STORED DATA:
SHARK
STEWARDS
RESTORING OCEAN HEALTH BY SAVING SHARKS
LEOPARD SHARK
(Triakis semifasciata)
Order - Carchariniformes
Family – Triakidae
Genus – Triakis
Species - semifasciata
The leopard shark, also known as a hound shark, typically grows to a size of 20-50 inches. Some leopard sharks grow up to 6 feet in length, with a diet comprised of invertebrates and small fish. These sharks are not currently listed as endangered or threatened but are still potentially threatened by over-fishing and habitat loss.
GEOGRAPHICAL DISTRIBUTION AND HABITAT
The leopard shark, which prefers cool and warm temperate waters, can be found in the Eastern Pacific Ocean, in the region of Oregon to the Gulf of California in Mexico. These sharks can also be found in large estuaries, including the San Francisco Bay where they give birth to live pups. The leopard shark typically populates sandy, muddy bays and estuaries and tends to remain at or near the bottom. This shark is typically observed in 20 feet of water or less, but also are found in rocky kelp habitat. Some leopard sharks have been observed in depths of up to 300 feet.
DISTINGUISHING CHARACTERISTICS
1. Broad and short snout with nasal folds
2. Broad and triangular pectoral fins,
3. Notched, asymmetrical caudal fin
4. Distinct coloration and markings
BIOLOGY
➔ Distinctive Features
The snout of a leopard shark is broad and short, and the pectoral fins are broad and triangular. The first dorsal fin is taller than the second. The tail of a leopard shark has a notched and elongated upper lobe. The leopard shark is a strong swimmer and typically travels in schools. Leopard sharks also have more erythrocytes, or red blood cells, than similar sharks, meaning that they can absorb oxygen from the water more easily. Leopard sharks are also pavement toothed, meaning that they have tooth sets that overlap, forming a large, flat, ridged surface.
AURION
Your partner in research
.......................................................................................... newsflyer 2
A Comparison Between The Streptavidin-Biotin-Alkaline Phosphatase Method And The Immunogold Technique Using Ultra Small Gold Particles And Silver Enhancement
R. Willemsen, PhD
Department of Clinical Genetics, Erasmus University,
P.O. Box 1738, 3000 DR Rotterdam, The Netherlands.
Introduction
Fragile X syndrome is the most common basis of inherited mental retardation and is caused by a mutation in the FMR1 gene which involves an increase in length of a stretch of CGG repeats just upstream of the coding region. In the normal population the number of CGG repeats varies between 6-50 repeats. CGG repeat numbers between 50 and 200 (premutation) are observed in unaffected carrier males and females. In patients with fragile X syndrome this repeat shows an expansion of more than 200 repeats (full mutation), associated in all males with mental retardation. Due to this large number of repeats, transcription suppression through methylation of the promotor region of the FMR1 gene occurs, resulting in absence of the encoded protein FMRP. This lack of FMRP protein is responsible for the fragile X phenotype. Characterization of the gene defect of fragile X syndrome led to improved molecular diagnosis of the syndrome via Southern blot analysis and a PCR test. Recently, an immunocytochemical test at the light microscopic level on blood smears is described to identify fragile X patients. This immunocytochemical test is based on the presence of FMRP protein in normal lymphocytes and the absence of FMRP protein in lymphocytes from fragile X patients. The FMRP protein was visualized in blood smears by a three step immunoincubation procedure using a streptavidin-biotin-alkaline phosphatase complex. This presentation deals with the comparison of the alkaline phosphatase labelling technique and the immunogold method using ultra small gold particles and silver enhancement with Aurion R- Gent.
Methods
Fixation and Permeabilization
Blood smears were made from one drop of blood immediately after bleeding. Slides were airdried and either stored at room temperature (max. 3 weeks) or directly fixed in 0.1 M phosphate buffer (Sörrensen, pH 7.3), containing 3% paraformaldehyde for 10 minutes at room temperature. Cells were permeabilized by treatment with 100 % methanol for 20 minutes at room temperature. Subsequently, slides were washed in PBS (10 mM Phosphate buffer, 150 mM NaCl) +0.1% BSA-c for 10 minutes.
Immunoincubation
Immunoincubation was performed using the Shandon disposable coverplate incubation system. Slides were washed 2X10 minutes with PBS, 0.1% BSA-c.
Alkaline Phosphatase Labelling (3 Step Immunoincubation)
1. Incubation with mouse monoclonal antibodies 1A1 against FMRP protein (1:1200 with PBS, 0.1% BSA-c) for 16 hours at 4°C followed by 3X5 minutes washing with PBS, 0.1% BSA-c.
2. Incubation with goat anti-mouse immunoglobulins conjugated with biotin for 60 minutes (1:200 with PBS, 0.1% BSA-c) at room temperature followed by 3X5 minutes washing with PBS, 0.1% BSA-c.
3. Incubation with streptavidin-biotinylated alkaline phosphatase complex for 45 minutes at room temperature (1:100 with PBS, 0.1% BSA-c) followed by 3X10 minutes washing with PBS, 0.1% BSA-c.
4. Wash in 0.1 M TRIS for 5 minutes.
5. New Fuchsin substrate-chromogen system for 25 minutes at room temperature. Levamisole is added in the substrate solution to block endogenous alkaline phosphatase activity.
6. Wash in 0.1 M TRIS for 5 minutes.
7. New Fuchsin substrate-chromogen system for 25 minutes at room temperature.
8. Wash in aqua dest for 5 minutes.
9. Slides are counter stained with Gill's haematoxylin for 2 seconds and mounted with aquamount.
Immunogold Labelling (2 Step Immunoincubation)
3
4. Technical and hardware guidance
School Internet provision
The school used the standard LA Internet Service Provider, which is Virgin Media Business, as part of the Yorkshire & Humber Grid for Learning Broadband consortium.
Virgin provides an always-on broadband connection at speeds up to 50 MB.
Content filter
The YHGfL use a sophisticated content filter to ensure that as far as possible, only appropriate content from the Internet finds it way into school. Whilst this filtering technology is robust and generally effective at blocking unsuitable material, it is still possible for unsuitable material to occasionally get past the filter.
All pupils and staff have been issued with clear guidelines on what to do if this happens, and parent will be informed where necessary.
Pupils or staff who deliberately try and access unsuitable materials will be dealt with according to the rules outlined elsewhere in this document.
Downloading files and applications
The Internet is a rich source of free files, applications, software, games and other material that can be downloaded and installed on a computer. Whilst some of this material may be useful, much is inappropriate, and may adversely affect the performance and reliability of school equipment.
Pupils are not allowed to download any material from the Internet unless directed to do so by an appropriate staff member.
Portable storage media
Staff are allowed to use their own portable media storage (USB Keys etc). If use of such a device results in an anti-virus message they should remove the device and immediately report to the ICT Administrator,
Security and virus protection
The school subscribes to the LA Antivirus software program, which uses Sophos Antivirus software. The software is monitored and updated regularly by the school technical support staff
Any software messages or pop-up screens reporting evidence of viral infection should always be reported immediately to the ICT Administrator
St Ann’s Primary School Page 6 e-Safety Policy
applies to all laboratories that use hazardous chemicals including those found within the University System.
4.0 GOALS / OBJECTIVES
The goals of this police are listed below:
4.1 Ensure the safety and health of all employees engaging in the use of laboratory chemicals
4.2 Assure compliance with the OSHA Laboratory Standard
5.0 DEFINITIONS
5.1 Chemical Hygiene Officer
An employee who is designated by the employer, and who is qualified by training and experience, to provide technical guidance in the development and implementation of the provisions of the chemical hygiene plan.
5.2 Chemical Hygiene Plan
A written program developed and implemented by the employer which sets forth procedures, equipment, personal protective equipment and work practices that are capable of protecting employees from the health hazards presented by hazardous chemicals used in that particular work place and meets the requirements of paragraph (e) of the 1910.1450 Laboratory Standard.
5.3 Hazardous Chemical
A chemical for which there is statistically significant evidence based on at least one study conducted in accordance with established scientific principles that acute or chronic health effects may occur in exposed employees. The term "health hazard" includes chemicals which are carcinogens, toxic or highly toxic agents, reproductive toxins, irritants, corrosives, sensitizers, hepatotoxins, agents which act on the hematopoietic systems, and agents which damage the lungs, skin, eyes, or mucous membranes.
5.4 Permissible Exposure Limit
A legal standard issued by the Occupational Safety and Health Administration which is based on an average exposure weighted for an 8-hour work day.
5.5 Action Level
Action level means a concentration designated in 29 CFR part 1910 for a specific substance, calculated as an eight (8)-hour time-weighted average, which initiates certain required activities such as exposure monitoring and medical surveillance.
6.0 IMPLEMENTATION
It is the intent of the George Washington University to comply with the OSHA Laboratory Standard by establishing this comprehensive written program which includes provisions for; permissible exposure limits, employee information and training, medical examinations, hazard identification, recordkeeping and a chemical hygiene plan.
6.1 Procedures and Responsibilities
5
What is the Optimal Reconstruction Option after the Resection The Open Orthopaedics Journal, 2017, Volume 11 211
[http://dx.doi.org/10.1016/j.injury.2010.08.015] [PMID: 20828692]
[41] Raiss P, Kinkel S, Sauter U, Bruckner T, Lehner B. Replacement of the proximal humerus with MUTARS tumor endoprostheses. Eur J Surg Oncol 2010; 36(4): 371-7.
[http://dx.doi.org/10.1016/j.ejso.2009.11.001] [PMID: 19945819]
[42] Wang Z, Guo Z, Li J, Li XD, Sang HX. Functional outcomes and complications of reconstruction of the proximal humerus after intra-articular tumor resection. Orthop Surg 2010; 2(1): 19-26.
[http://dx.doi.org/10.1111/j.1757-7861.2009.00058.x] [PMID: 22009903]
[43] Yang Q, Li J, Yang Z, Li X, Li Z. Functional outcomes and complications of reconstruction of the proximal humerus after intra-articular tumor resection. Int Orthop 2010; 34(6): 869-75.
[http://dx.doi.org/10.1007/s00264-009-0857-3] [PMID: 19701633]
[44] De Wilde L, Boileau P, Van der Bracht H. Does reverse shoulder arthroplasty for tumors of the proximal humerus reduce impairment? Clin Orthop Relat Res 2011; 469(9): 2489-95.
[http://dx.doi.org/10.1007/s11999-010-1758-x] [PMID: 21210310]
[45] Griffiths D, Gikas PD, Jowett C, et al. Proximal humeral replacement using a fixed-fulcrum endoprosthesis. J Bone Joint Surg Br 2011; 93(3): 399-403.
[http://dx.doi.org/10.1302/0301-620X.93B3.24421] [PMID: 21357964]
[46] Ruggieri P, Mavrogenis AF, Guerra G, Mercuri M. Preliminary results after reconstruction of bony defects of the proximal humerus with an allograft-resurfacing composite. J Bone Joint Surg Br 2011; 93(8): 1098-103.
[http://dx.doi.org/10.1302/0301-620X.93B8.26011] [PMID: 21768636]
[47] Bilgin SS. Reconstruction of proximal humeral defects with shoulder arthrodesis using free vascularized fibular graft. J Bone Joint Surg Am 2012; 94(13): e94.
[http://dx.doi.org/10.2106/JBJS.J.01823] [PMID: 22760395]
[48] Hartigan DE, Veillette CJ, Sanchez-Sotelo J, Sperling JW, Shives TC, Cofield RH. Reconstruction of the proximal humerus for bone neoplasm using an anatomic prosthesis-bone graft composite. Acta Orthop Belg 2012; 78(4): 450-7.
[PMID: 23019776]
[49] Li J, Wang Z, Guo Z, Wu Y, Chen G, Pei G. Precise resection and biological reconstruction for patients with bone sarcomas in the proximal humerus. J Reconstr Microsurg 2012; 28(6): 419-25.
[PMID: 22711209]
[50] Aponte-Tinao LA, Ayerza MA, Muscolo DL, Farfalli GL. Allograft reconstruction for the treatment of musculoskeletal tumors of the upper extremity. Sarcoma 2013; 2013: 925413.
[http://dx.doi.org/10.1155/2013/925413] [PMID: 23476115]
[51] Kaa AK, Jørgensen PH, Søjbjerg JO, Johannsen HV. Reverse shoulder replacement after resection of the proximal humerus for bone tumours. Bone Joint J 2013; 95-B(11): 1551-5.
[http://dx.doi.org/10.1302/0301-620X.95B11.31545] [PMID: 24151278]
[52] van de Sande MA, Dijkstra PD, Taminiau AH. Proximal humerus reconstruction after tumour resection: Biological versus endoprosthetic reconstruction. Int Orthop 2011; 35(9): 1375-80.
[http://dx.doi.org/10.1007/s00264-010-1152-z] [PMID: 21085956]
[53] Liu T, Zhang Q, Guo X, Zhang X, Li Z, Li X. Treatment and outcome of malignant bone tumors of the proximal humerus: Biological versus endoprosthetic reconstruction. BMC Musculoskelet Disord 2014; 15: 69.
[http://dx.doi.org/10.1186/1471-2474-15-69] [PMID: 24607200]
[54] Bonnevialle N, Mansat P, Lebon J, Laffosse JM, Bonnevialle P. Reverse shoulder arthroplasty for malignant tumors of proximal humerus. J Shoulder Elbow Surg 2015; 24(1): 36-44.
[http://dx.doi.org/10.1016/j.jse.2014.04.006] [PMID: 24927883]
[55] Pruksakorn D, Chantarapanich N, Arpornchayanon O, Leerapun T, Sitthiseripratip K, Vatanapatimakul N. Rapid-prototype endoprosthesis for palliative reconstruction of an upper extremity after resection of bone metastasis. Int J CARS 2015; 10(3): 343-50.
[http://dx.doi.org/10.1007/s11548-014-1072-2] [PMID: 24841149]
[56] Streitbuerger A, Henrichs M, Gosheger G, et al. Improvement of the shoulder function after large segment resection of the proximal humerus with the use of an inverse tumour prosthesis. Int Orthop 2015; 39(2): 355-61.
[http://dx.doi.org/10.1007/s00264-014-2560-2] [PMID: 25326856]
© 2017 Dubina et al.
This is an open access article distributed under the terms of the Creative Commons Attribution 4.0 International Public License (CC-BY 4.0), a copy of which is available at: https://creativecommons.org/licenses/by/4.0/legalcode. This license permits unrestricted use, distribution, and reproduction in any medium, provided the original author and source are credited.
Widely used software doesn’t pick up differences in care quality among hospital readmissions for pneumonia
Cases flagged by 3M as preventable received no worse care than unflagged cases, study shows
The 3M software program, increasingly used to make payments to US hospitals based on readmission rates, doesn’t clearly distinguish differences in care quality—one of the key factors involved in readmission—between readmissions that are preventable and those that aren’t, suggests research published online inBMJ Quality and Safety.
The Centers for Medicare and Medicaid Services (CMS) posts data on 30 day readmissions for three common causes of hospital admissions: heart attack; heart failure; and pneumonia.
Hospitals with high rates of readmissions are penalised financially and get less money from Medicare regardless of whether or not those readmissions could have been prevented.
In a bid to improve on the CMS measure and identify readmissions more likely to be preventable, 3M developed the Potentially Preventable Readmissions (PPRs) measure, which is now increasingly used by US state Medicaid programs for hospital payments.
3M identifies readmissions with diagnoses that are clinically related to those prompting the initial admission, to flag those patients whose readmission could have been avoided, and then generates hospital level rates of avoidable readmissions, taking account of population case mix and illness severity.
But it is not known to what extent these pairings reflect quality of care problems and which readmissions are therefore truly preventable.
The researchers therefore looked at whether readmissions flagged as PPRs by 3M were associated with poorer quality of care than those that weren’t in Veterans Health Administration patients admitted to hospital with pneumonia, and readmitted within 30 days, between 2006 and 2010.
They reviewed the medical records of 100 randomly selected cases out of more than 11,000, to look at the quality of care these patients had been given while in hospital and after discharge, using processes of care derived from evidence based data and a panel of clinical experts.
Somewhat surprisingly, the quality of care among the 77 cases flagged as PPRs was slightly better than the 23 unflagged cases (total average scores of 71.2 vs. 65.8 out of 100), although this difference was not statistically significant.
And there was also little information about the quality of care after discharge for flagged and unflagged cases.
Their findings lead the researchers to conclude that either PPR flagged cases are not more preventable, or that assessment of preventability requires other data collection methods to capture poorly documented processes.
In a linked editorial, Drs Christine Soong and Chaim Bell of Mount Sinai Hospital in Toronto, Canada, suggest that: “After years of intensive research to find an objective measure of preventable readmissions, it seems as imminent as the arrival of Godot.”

WHAT THE TASK REQUIRES: Using the entries above, return exactly the lines from the line with "Alkaline Phosphatase Labelling (3" to the line with "2. Incubation with", counting both of those lines.

SOLUTION TO THIS EXERCISE:
Alkaline Phosphatase Labelling (3 Step Immunoincubation)
1. Incubation with mouse monoclonal antibodies 1A1 against FMRP protein (1:1200 with PBS, 0.1% BSA-c) for 16 hours at 4°C followed by 3X5 minutes washing with PBS, 0.1% BSA-c.
2. Incubation with goat anti-mouse immunoglobulins conjugated with biotin for 60 minutes (1:200 with PBS, 0.1% BSA-c) at room temperature followed by 3X5 minutes washing with PBS, 0.1% BSA-c.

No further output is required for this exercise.